Since the start of 2017, many bills related to unemployment insurance have been signed into law. In South Dakota, the signing of H.B. 1097 caused the state to have two unemployment tax-rate schedules with which experienced-employer rates could be determined, starting with rates for 2018, up from one previously. In Wyoming, the signing of H.B. 171 allows employers delinquent in paying unemployment tax or filing unemployment tax and wage reports, effective July 1, 2017,  to in some circumstances avoid assessment of a penalty tax of 2 percent.

In North Dakota, a bill under consideration by the governor would significantly affect requirements for filing unemployment tax and wage reports and paying unemployment tax. The bill (H.B. 1296), if signed, would require employers, effective Jan. 1, 2018, to electronically file the reports. Electronic filing now is required for employers with at least 25 employees.

The North Dakota bill also would dramatically expand the requirement for electronic payment of unemployment tax, which now is in effect only for entities that pay unemployment tax on behalf of multiple employers, but which effective Jan. 1, 2018, would cover all employers and other entities paying unemployment tax. Employers may use the state’s online portal for unemployment tax compliance, Unemployment Insurance Employer Account Systems (UI Easy), to complete these electronic filing and payment requirements. The bill was submitted March 17 to Gov.  Doug Burgum (R) for review, and he likely is to sign it.

A bill under consideration by Kentucky’s governor would elaborate on the process for establishing an unemployment tax rate for a successor employer that had not been covered by the state’s unemployment law but that acquired all or part of the business of a predecessor employer that had been covered by the state’s unemployment law. The bill (H.B. 473) would, effective starting with tax rates determined for 2018, require such a successor within 45 days of employing personnel to file an application with the state to establish an unemployment account.

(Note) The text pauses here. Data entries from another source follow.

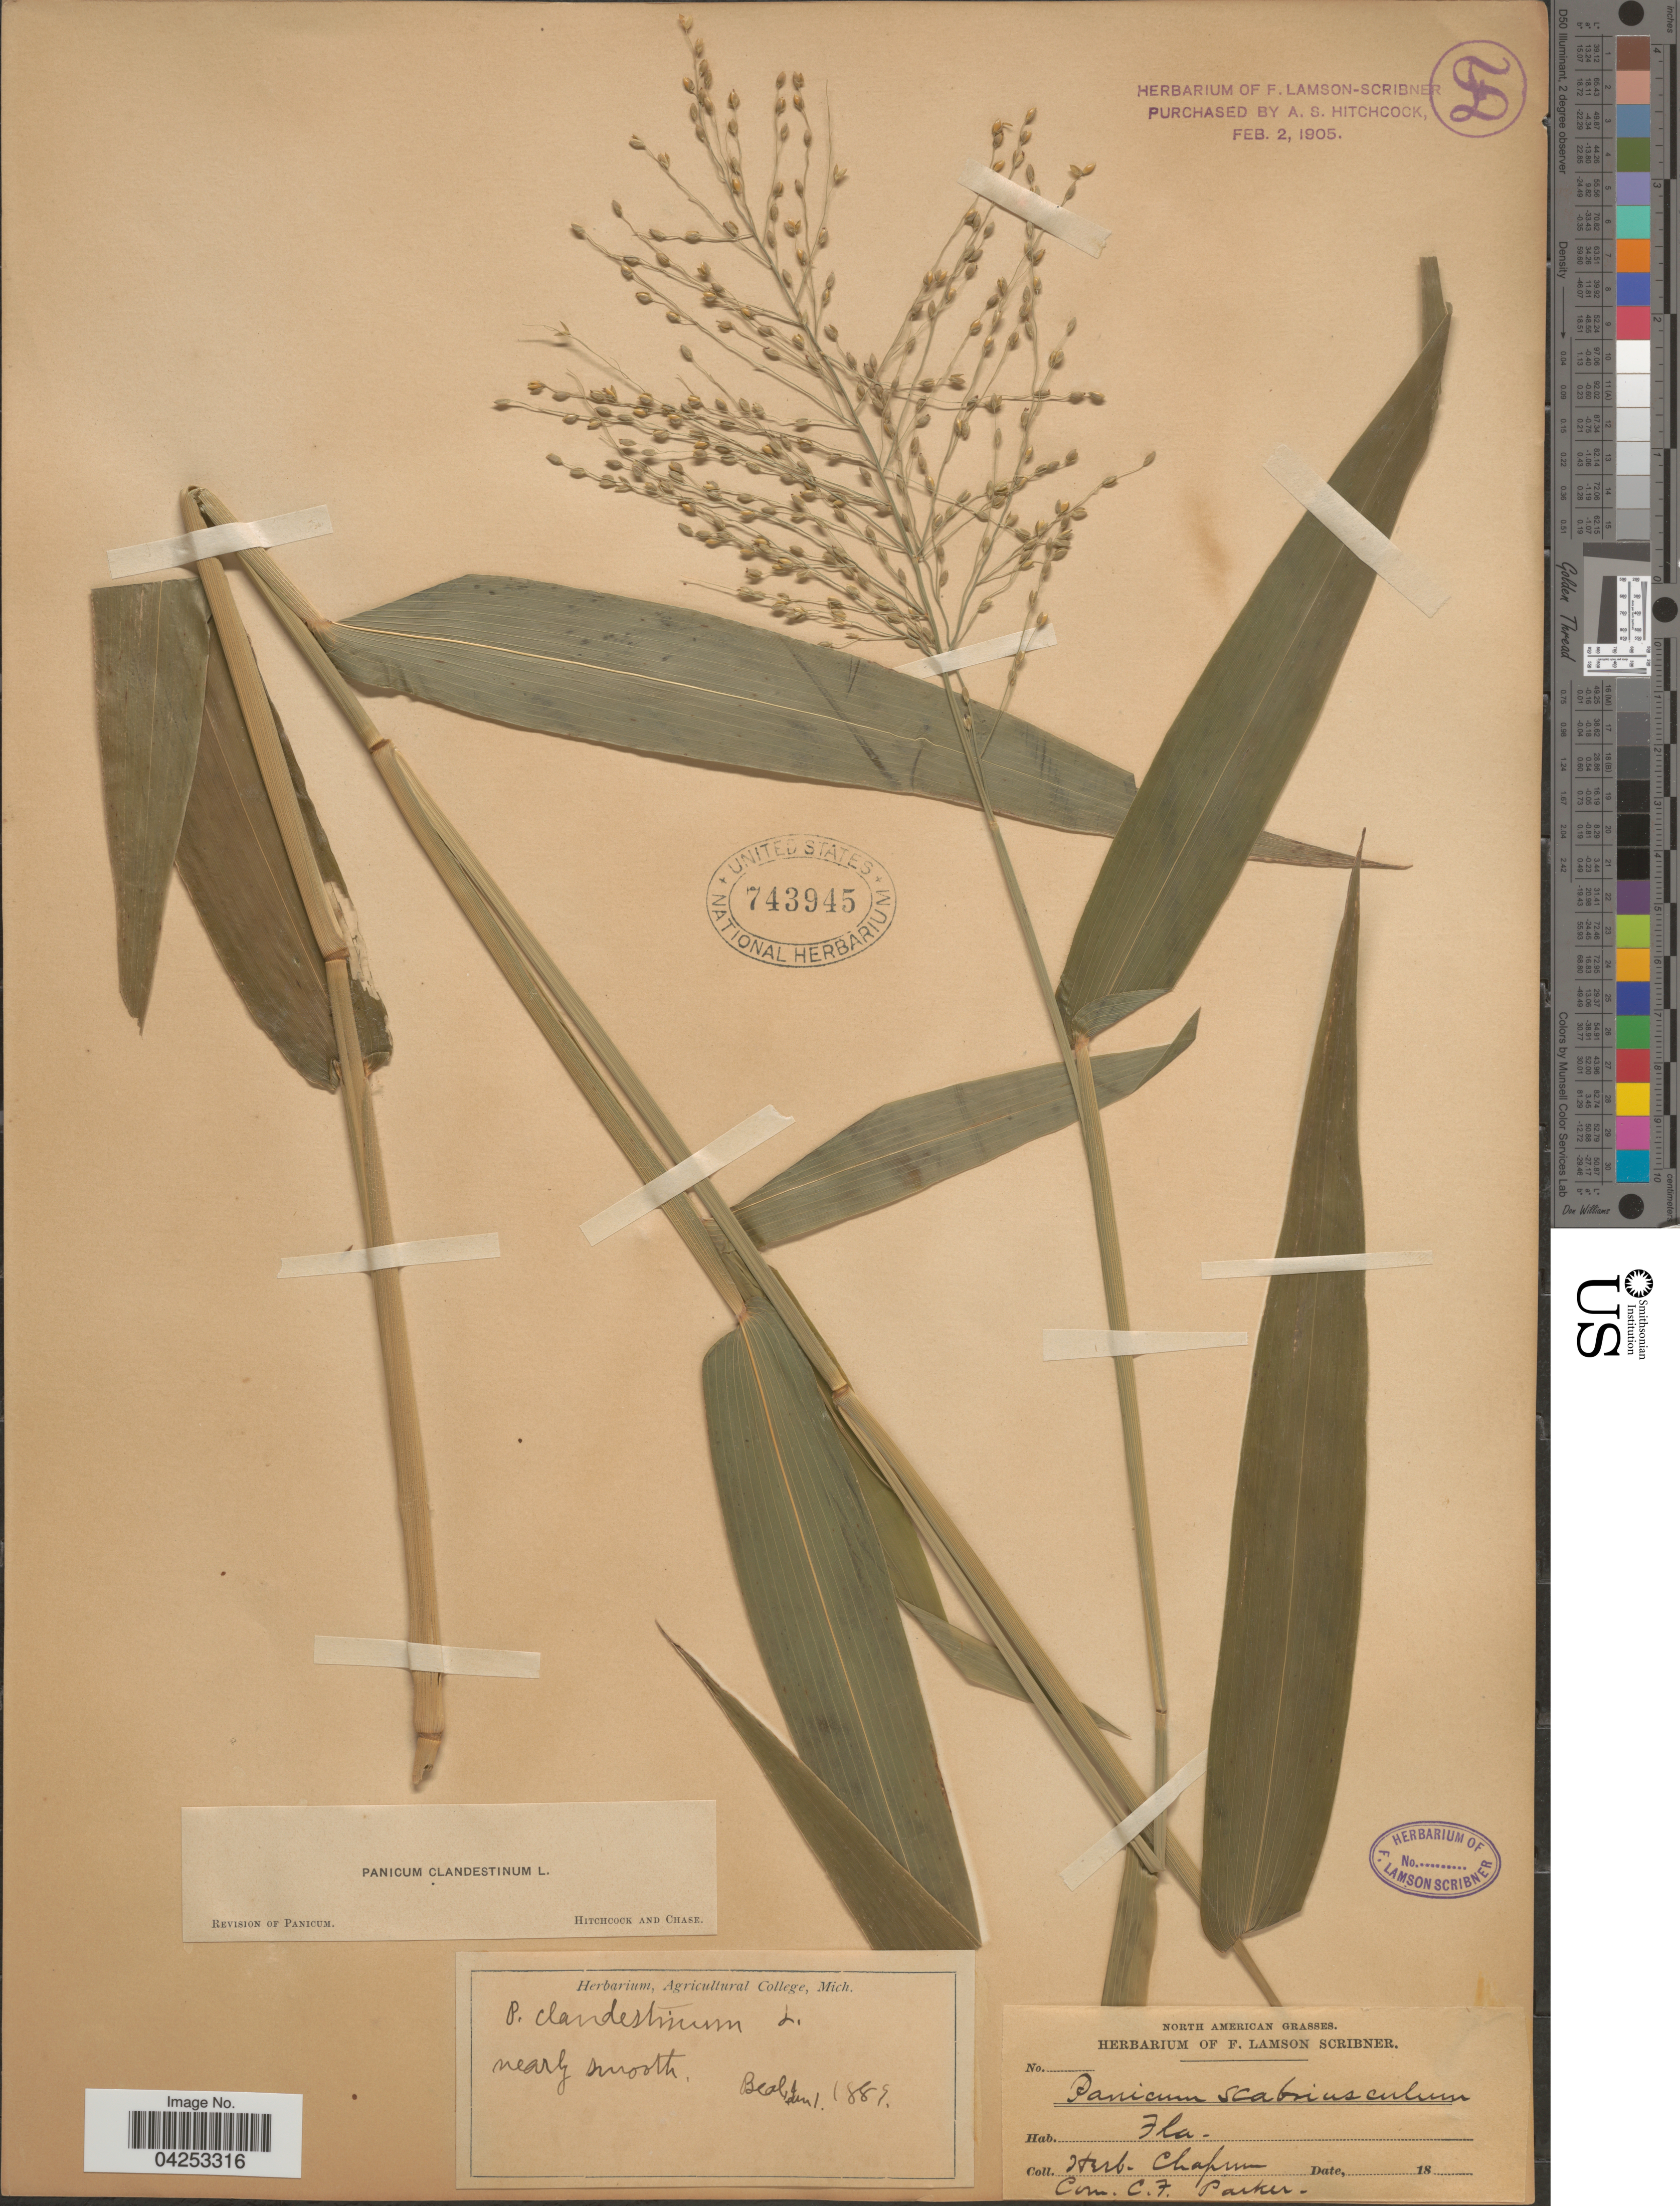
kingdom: Plantae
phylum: Tracheophyta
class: Liliopsida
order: Poales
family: Poaceae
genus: Dichanthelium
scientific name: Dichanthelium clandestinum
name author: (L.) Gould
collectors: ex herb. Chapman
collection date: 1889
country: United States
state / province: Florida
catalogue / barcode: US 743945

Additionally, some questions on the application would help the state assess how much of the predecessor’s experience would be applicable in determining the successor’s rate.  

The Kentucky bill was submitted March 15 to Gov. Matt Bevin (R) for review, and he likely is to sign it.

An Arkansas bill that passed the state House on Feb. 15 and state Senate on March 20 and that soon is to be reviewed again by the House because of a Senate amendment would lower the state’s unemployment-taxable wage base to $10,000, effective Jan. 1, 2018, from $12,000, without adjusting the state’s schedule of unemployment tax rates. The amended bill (H.B. 1405) likely is to be agreed upon by the House and likely is to be signed by Gov. Asa Hutchinson (R).